REQUEST: Your reply should be only the number of lines in the records that contain the word "specific".

RECORDS SUPPLIED:

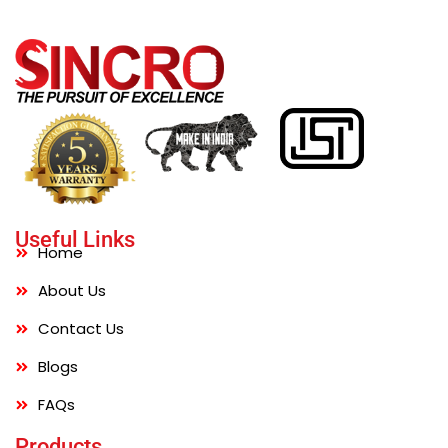
Useful Links
Home
About Us
Contact Us
Blogs
FAQs
Products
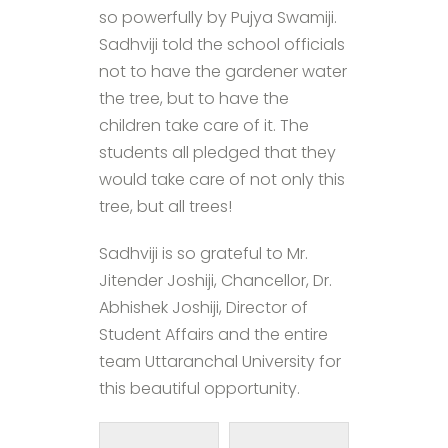
so powerfully by Pujya Swamiji.
Sadhviji told the school officials
not to have the gardener water
the tree, but to have the
children take care of it. The
students all pledged that they
would take care of not only this
tree, but all trees!
Sadhviji is so grateful to Mr.
Jitender Joshiji, Chancellor, Dr.
Abhishek Joshiji, Director of
Student Affairs and the entire
team Uttaranchal University for
this beautiful opportunity.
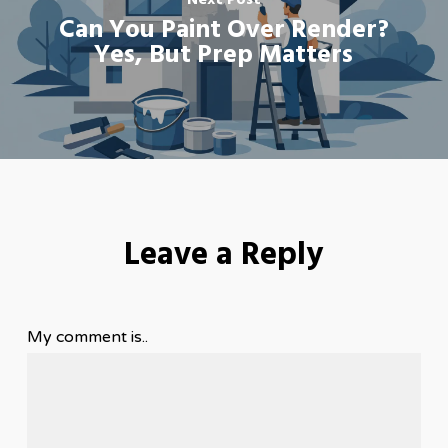
Next Post
Can You Paint Over Render?
Yes, But Prep Matters
Leave a Reply
My comment is..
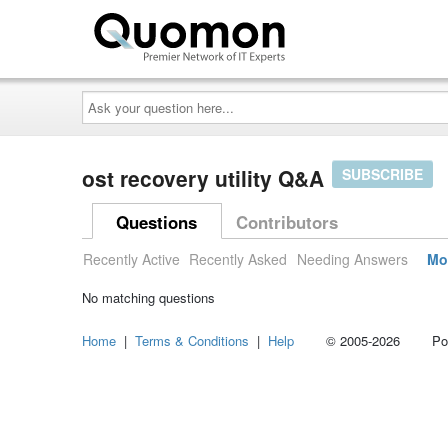
Ask
your
question
here...
ost recovery utility Q&A
SUBSCRIBE
Questions
Contributors
Recently Active
Recently Asked
Needing Answers
Mo
No matching questions
Home
|
Terms & Conditions
|
Help
© 2005-2026 Power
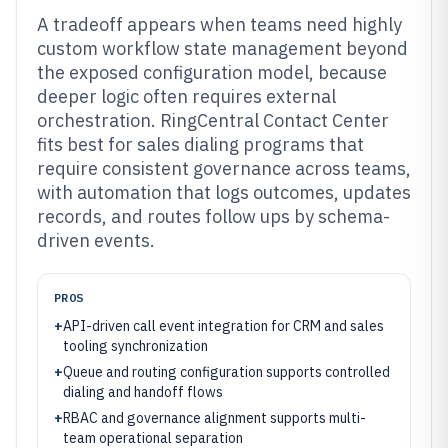
A tradeoff appears when teams need highly
custom workflow state management beyond
the exposed configuration model, because
deeper logic often requires external
orchestration. RingCentral Contact Center
fits best for sales dialing programs that
require consistent governance across teams,
with automation that logs outcomes, updates
records, and routes follow ups by schema-
driven events.
PROS
+
API-driven call event integration for CRM and sales
tooling synchronization
+
Queue and routing configuration supports controlled
dialing and handoff flows
+
RBAC and governance alignment supports multi-
team operational separation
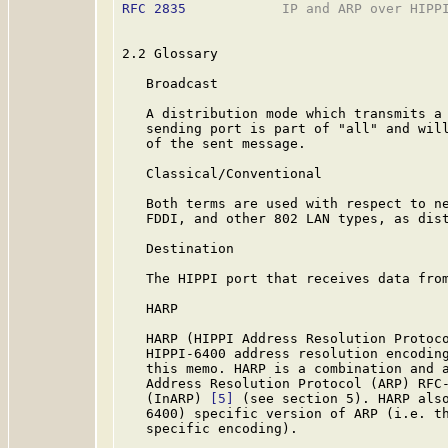
RFC 2835
            IP and ARP over HIPPI
2.2 Glossary

   Broadcast

   A distribution mode which transmits a 
   sending port is part of "all" and will
   of the sent message.

   Classical/Conventional

   Both terms are used with respect to ne
   FDDI, and other 802 LAN types, as dist
   Destination

   The HIPPI port that receives data from
   HARP

   HARP (HIPPI Address Resolution Protoco
   HIPPI-6400 address resolution encoding
   this memo. HARP is a combination and a
   Address Resolution Protocol (ARP) RFC
   (InARP) 
[5]
 (see section 5). HARP also
   6400) specific version of ARP (i.e. th
   specific encoding).
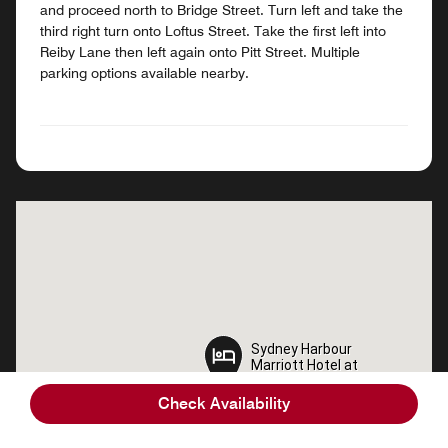
and proceed north to Bridge Street. Turn left and take the
third right turn onto Loftus Street. Take the first left into
Reiby Lane then left again onto Pitt Street. Multiple
parking options available nearby.
Sydney Harbour
Sydney Harbour
Marriott Hotel at
Marriott Hotel at
Circular Quay
Circular Quay
Check Availability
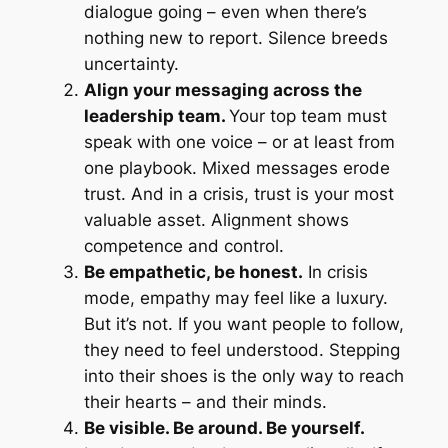
dialogue going – even when there’s
nothing new to report. Silence breeds
uncertainty.
Align your messaging across the
leadership team.
Your top team must
speak with one voice – or at least from
one playbook. Mixed messages erode
trust. And in a crisis, trust is your most
valuable asset. Alignment shows
competence and control.
Be empathetic, be honest.
In crisis
mode, empathy may feel like a luxury.
But it’s not. If you want people to follow,
they need to feel understood. Stepping
into their shoes is the only way to reach
their hearts – and their minds.
Be visible. Be around. Be yourself.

ANSWER TO THIS EXERCISE: 2